Analiza uzasadnienie zaskarżonego wyroku prowadzi do wniosku, że sąd pierwszej instancji zbadał tak sformułowane żądanie strony powodowej w kontekście wszystkich relewantnych prawnie okoliczności faktycznych, które ustalone zostały w oparciu o całokształt twierdzeń stron i przeprowadzonych na ich wniosek dowodów. Sama okoliczność, że proces subsumpcji tak ustalonego stanu faktycznego do norm prawa materialnego doprowadził sąd pierwszej instancji do uznania, że powódka nie poniosła szkody, której naprawienia się domaga, nie uzasadnia postawienia mu zarzutu nierozpoznania istoty sprawy.

Sąd Okręgowy zauważył, że skarżąca nierozpoznania istoty sprawy doszukiwała się w zaniechaniu przez sąd ustaleniu wysokości szkody rozumianej jako różnica pomiędzy wartością samochodu marki r. (...) o numerze rejestracyjnym (...) w stanie istniejącym przed zaistnieniem wypadku z dnia 14 lutego 2014 roku a wartością tego samego pojazdu w stanie uszkodzonym. Nie budzi wątpliwości, że sąd nie ustalił rozmiaru tak rozumianego uszczerbku w majątku powódki, jednak nie można się w tym zakresie doszukiwać się nierozpoznania istoty sprawy.

Sąd pierwszej instancji w tym zakresie przedstawił bowiem swoje stanowisko sprowadzające się do konkluzji, że zaistniała w dniu 14 lutego 2012 roku kolizja, w związku z nieodpłatnym zbyciem pojazdu w stanie uszkodzonym, nie miała wpływu na stan majątkowy powódki, a tym samym nie doszło do powstania po jej stronie szkody. Tym samym Sąd Rejonowy dokonał subsumpcji ustalonego stanu faktycznego do norm prawa materialnego, rozstrzygając o istocie żądania pozwu. Odmienną kwestią jest natomiast ocena prawidłowości dokonanej przez sąd pierwszej instancji wykładni przepisów prawa materialnego w kontekście rozumienia pojęcia szkody oraz zasad ustalenia jej wysokości.

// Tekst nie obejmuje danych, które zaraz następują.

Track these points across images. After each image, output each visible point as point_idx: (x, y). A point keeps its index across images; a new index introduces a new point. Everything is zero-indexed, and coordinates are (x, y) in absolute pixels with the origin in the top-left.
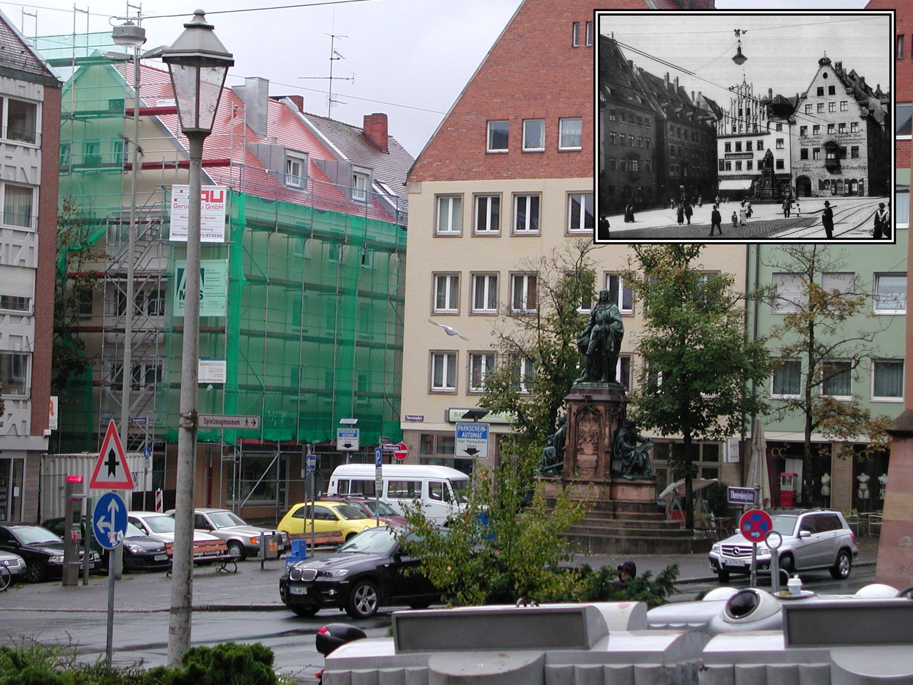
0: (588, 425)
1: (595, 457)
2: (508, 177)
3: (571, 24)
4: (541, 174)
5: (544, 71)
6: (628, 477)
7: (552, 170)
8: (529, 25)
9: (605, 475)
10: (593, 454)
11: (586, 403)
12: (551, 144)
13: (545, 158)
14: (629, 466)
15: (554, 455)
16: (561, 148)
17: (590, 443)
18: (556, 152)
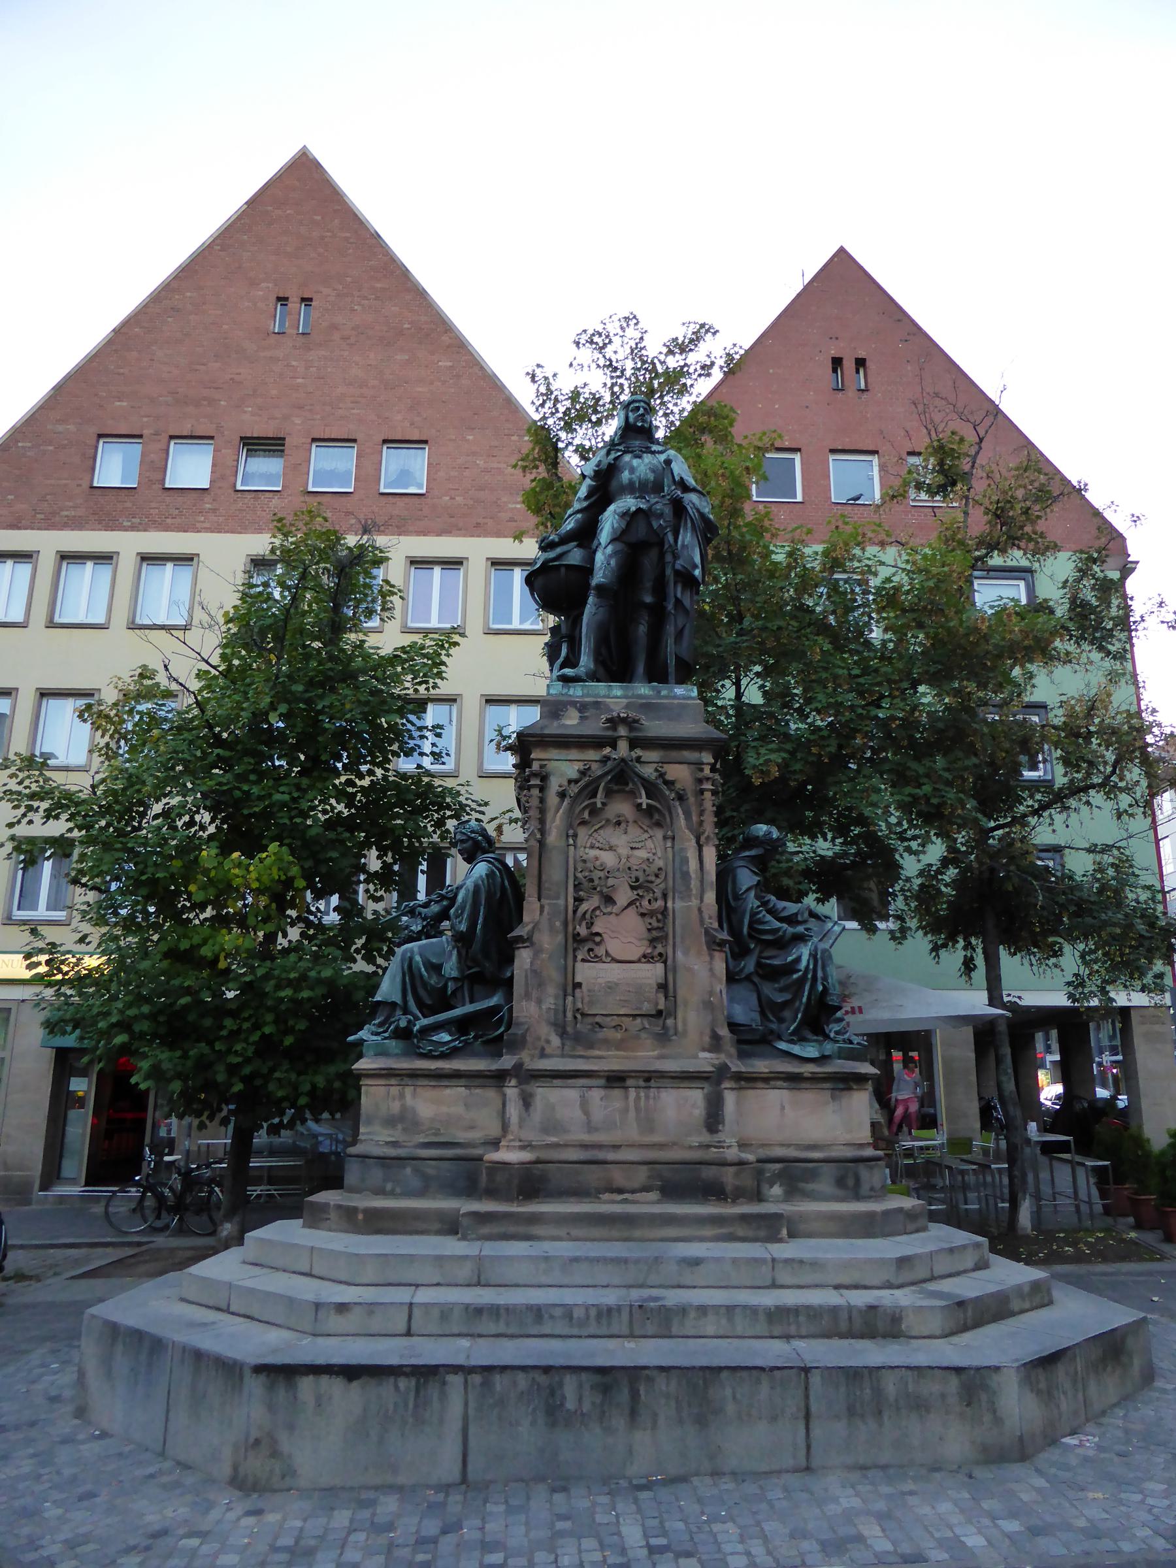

Zgodnie z utrwalonym poglądem judykatury i doktryny prawa cywilnego szkodą w rozumieniu przepisów o odpowiedzialności odszkodowawczej jest uszczerbek w dobrach prawnie chronionych, o charakterze majątkowym, a w przypadkach określonych w ustawie także o charakterze niemajątkowym, wyrządzony wbrew woli osoby uprawnionej. Jednocześnie wskazuje się, że szkodę majątkową wyraża różnica między stanem majątku poszkodowanego, jaki zaistniał po zdarzeniu wywołującym szkodę, a stanem tego majątku, jaki istniałby, gdyby to zdarzenie nie nastąpiło. Podgląd taki jest ugruntowany w orzecznictwie i w nim należy upatrywać podstaw do dalszej konkretyzacji szkody, z którą wiąże się niniejsza sprawa. Szkody obejmującej rzeczywistą stratę, a z taką mamy tu do czynienia, nie sposób oceniać abstrakcyjnie, lecz należy ją wiązać z konkretnymi okolicznościami dotyczącymi stanu majątku osoby poszkodowanej z czasu poprzedzającego zdarzenie, które wywołało szkodę, i po tym zdarzeniu. Stosownie do art. 316 § 1 k.p.c. tej oceny sąd winien dokonywać w kontekście tych wszystkich faktów, które zaistniały po wystąpieniu zdarzenia, z którego wynikła szkoda, aż do zamknięcia rozprawy. Z tego względu przy ocenie szkody nie sposób pominąć takich okoliczności, jak to czy do dnia zamknięcia rozprawy szkoda została naprawiona (a jeżeli tak to kto szkodę naprawił oraz w jaki sposób to nastąpiło).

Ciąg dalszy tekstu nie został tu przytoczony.